The fund, which floated in Amsterdam last July, invests in long-term asset-backed securities, such as triple A rated mortgages. When it was founded, the fund raised $670 million of equity which it geared up 32 times to finance a $21.7 billion portfolio of asset-backed securities.
Although the assets are highly rated, their value has been hit hard by reverberations from the sub-prime credit crisis. As the values have fallen, the banks have demanded more collateral as guarantees for their loans.
John Stomber, CCC's president and chief executive said: “The last few days have created a market environment where the... margin prices for our AAA-rated US government agency...securities issued by Fannie Mae and Freddie Mac are not representative of the underlying recoverable value of these securities".
"Unfortunately, this disconnect has created instability and variability in our repo financing arrangements. Management is actively working with the company’s repo counterparties to develop more stable financing terms”.

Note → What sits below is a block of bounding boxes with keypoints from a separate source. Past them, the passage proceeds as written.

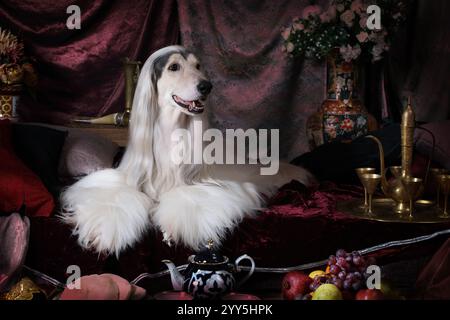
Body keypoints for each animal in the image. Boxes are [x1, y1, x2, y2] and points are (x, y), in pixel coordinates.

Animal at [60, 45, 312, 256]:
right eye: (174, 67)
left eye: (198, 66)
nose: (206, 86)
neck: (172, 129)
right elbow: (118, 194)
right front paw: (103, 229)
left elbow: (185, 196)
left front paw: (175, 228)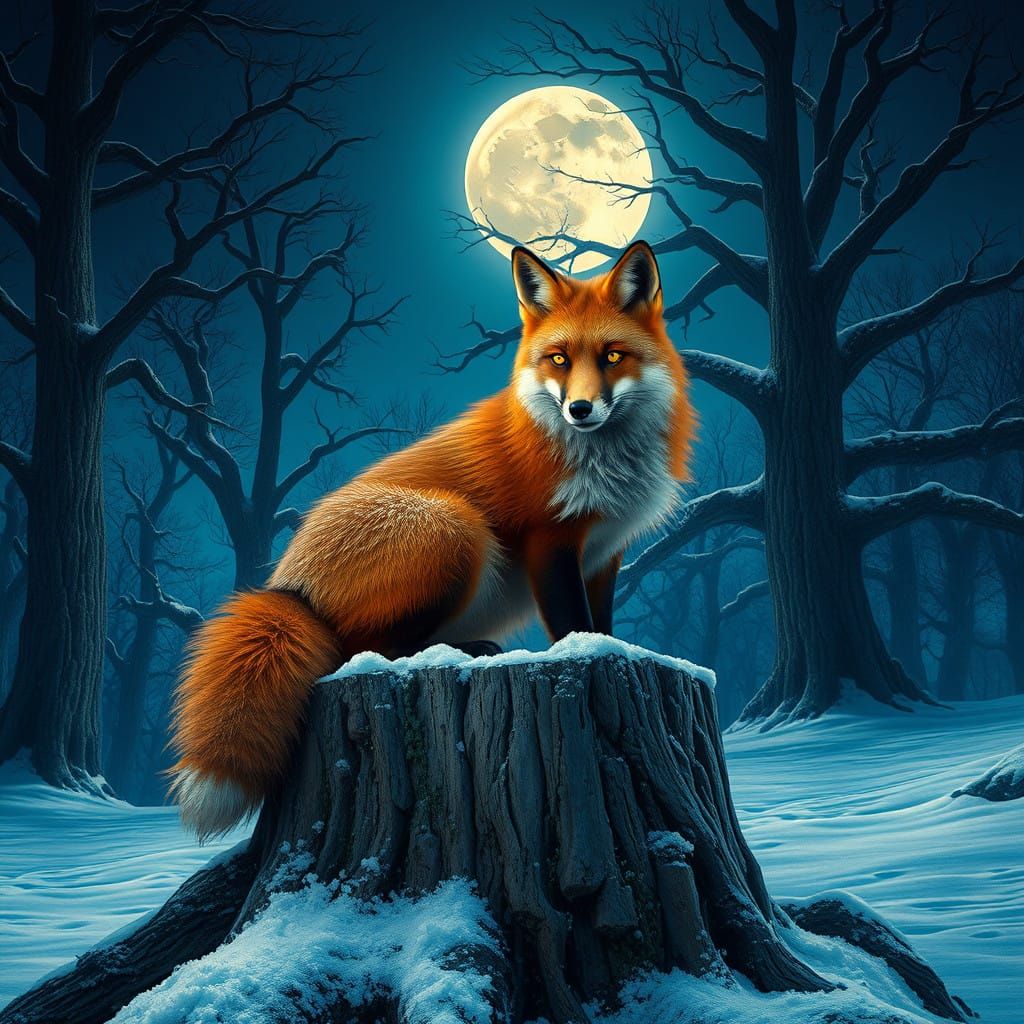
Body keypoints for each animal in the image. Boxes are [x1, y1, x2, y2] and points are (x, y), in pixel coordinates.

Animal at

Carlyle’s founders - the high profile David Rubenstein and his colleagues Daniel D'Aniello and William Conway - have already twice bailed out the fund to the tune of $200 million from their own pockets. It is understood $100 million of that total was paid back in November and since then CCC has been forced to borrow another $50 milllion, leaving Carlyle's outstanding exposure as a $150 million revolving credit line.
CCC has also been forced into a firesale of its assets in a bid to raise cash to meet further margin calls. But, as it sells assets, the price of its existing assets falls as nervous investors flee the sector. In a statement,
CCC's flotation was scaled back and delayed because of choppy credit markets. At the end of June 2007, Carlyle priced shares at $19 each to raise $300 million, having initially sought $415 million from shares sold at $20.

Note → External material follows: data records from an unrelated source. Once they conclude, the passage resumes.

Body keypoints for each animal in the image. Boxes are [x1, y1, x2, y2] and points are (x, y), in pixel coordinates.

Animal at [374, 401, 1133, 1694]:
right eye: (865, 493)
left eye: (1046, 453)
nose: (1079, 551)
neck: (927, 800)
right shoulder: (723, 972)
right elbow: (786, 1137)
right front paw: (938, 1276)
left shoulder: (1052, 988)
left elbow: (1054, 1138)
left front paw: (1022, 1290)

Last month, CCC had a $21.7 billion investment portfolio of AAA-rated US mortgage-backed securities issued by Fannie Mae and Freddie Mac, the two largest American mortgage finance companies.
Earlier this week, Carlyle said it poached Olivier Sarkozy, half-brother of French President Nicolas Sarkozy, from investment bank UBS as it seeks to “capitalise on the dislocation in the financial services sector”.